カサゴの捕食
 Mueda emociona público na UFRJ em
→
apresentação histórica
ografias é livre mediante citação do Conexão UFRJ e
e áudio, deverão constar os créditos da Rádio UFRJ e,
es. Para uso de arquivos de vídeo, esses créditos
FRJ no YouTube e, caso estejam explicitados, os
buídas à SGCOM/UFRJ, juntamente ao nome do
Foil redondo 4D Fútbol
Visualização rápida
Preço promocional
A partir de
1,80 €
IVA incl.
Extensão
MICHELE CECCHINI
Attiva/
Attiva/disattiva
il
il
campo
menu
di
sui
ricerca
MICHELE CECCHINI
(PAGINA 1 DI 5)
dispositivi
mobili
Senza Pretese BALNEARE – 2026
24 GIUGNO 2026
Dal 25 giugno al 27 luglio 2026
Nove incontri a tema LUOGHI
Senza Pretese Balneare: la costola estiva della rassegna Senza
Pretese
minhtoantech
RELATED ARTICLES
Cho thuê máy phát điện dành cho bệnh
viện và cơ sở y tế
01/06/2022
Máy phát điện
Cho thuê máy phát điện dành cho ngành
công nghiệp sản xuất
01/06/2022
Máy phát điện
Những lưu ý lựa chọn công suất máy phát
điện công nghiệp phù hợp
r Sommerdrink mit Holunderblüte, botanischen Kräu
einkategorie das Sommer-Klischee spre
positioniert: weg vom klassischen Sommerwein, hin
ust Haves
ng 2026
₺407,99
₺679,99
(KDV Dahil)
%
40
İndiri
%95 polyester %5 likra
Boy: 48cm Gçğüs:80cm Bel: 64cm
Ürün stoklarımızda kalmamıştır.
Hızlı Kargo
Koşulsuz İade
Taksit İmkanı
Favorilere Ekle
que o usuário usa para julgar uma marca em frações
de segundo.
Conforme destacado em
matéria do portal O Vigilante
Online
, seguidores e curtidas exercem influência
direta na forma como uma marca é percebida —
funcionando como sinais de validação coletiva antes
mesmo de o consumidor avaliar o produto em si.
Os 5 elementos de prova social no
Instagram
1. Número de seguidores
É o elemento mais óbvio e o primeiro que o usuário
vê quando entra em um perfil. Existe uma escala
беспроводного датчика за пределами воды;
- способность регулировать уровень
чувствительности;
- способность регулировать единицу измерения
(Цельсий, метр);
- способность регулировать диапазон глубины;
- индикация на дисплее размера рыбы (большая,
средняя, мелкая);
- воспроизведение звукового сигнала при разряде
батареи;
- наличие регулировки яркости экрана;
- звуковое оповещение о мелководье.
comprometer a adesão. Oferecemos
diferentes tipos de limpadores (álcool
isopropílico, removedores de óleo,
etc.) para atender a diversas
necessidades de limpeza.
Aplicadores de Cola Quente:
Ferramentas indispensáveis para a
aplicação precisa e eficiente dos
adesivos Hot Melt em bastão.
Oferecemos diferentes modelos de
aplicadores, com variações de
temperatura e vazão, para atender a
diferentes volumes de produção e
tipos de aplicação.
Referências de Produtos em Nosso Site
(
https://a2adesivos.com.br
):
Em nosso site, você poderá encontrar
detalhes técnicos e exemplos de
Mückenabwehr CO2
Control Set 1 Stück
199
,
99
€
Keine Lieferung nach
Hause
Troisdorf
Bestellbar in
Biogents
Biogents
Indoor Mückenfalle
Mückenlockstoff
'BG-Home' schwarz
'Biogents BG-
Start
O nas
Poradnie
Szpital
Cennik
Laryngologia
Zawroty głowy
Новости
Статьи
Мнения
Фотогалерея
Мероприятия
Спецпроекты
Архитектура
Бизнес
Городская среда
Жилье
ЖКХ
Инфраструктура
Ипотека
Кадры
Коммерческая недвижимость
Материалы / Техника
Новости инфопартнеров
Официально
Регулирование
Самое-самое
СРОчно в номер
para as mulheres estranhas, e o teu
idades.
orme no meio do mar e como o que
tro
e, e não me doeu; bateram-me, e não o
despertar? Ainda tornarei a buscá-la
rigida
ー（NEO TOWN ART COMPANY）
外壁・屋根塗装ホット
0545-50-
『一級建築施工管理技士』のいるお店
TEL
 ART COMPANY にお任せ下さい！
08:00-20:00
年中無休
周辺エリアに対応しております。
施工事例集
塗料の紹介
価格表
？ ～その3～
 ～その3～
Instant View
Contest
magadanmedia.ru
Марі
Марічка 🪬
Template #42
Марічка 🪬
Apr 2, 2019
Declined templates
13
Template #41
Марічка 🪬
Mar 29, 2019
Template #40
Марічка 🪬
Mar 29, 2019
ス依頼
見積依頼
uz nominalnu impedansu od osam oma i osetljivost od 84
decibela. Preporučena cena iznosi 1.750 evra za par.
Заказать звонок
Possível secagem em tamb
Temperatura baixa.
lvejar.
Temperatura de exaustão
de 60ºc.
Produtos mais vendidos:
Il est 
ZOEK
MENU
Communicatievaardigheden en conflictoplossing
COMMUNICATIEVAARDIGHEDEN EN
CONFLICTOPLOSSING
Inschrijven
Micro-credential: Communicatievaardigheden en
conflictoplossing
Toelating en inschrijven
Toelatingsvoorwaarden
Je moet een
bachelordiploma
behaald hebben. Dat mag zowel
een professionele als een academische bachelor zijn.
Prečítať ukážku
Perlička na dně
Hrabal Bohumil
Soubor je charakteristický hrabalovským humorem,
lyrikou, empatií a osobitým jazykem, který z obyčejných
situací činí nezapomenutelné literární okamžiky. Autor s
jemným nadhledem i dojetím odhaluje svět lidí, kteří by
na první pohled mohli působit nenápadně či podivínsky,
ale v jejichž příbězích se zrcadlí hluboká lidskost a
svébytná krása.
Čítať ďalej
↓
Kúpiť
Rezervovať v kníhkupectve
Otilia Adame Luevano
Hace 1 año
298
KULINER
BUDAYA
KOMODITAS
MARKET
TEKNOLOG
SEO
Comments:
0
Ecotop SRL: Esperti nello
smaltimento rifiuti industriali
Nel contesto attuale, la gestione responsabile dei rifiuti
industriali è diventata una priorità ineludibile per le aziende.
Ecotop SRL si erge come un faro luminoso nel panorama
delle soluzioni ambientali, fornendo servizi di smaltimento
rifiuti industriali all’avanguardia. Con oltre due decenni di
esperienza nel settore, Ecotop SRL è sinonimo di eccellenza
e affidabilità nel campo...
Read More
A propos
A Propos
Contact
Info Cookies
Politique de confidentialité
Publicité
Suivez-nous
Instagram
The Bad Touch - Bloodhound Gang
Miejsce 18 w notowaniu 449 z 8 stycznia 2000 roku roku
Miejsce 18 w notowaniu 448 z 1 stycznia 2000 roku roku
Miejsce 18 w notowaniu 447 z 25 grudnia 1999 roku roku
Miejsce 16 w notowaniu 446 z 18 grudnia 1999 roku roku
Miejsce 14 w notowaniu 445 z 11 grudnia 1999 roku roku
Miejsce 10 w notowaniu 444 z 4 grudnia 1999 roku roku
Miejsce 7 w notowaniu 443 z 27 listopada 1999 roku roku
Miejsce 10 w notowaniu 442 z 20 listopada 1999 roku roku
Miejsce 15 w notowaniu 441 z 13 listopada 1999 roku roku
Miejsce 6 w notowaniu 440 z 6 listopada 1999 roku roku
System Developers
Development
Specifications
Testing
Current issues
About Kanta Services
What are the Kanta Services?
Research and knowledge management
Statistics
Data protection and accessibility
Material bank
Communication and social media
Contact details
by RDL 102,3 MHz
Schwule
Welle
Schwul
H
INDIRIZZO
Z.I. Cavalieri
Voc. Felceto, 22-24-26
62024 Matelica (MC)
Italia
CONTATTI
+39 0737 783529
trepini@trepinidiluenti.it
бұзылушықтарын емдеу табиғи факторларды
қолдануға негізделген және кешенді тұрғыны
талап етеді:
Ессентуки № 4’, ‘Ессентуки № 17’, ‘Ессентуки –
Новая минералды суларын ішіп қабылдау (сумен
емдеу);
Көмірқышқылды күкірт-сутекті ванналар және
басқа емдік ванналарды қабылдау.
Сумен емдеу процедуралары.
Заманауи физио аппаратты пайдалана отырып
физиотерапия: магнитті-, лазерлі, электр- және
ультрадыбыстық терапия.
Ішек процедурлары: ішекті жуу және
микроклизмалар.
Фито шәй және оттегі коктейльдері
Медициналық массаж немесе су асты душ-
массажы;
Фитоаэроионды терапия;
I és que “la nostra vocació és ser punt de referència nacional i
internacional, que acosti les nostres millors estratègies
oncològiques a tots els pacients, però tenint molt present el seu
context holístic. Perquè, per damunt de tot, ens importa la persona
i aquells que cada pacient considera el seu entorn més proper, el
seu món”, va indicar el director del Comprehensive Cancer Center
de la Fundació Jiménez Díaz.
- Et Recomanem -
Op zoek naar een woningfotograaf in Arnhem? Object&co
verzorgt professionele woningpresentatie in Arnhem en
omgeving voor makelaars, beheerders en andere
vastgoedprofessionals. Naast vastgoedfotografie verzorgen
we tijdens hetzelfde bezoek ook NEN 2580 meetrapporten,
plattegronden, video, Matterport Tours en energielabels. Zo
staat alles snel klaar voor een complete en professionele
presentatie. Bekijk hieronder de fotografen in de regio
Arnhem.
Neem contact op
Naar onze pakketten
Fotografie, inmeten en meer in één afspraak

--- --- ---

Directive> In the records above, find every line with the word "регулировать" and copy it.

Answer to this problem>
- способность регулировать уровень
- способность регулировать единицу измерения
- способность регулировать диапазон глубины;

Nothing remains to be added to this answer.